BERLIN (Reuters) - Former Chancellor Gerhard Schroeder's wife said she is entering German politics and wants to win a regional state assembly seat next month to fight for pay equality but insisted she has no higher political aspirations.
Coming out of the shadows of her husband, who was chancellor from 1998 to 2005, Doris Schroeder-Koepf told Der Spiegel news magazine that she also wanted to focus on improving the integration of foreigners in her state of Lower Saxony.
"One chancellor in the family is enough," Schroeder-Koepf, 49, said in the interview published on Sunday when asked if U.S. Secretary of State Hillary Clinton served as a role model.
The wife of former President Bill Clinton was first elected as a senator from New York state in 2000, just before he left the White House at the end of his second and final term.
"I do know what it means to be chancellor," said Schroeder-Koepf, who was a journalist before marrying Schroeder in 1997.
"From a physical point of view I just couldn't do it. You need to be more robust than I am. These marathon meetings through the night, never getting enough sleep, the trips across so many time zones. I'm just not built for that."
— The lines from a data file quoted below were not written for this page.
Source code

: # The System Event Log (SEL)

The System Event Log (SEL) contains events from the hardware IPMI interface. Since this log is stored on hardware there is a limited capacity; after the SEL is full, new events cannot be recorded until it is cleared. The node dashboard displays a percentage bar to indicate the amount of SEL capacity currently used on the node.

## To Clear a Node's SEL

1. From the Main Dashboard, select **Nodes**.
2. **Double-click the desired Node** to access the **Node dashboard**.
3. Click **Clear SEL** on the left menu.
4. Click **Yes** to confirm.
Schroeder-Koepf, a soft-spoken woman who largely avoided the public spotlight until now while raising their children, is a state assembly candidate for the centre-left Social Democrats (SPD) in the January 20 election in Lower Saxony.
She said the SPD candidate for state premier, Hanover Mayor Stephan Weil, had asked her to run for a state assembly seat. She also said her husband, 68, was taking over more of the parenting duties now.
Schroeder-Koepf said she wants to fight for gender equality.
"There can't be a pay gap between men and women anymore," she said. "It's absurd that there's a 25 percent pay gap. That must be changed in wage talks and by political leaders. Equal pay for equal work. It's so obvious and needs to happen."
Schroeder-Koepf, who worked for Bild newspaper and Focus magazine before becoming Schroeder's fourth wife, also confirmed a rumor that she advised Schroeder to shorten the title of his economic reform program to "Agenda 2010", a series of measures credited with boosting Germany's competitiveness from 2003.
"I read it in advance, like a lot of his speeches," she said. "It had a very complicated title that went on for a couple of lines, very bureaucratic. I urged Gerd and his team to use a snappier title. It ended up that I had to come up with a title."